NVIDIA / Megatron-LM

Ongoing research training transformer models at scale
https://docs.nvidia.com/megatron-core/developer-guide/latest/user-guide/index.html#quick-start
Other
10.65k stars 2.39k forks source link

Set `torch.multiprocessing` start method as 'spawn' #1285

Open hxdtest opened 2 weeks ago

hxdtest commented 2 weeks ago

Set torch.multiprocessing start method as 'spawn'. Otherwise the following error would be raised.
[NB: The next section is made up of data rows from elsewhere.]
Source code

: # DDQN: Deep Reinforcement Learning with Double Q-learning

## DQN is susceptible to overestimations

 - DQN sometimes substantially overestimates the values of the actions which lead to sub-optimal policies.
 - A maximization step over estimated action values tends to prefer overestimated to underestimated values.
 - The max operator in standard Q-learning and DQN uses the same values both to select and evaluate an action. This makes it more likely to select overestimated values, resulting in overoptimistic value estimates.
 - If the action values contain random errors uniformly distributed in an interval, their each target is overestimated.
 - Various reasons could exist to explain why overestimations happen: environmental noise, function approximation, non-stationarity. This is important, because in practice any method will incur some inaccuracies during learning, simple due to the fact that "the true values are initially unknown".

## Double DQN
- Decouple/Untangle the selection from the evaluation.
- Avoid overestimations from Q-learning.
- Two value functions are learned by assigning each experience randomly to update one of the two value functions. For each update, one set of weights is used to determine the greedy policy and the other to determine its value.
Megatron-LM/megatron/core/extensions/transformer_engine.py", line 957, in get_cpu_offload_context
    context, sync_func = _get_cpu_offload_context(
  File "/opt/conda/lib/python3.8/site-packages/transformer_engine/pytorch/cpu_offload.py", line 502, in get_cpu_offload_context
    cpu_offload_handler = AsyncDoubleBufferGroupOffloadHandler(
  File "/opt/conda/lib/python3.8/site-packages/transformer_engine/pytorch/cpu_offload.py", line 312, in __init__
    self.d2h_stream = torch.cuda.Stream()
  File "/opt/conda/lib/python3.8/site-packages/torch/cuda/streams.py", line 35, in __new__
    return super().__new__(cls, priority=priority, **kwargs)
RuntimeError: CUDA error: initialization error
Compile with `TORCH_USE_CUDA_DSA` to enable device-side assertions.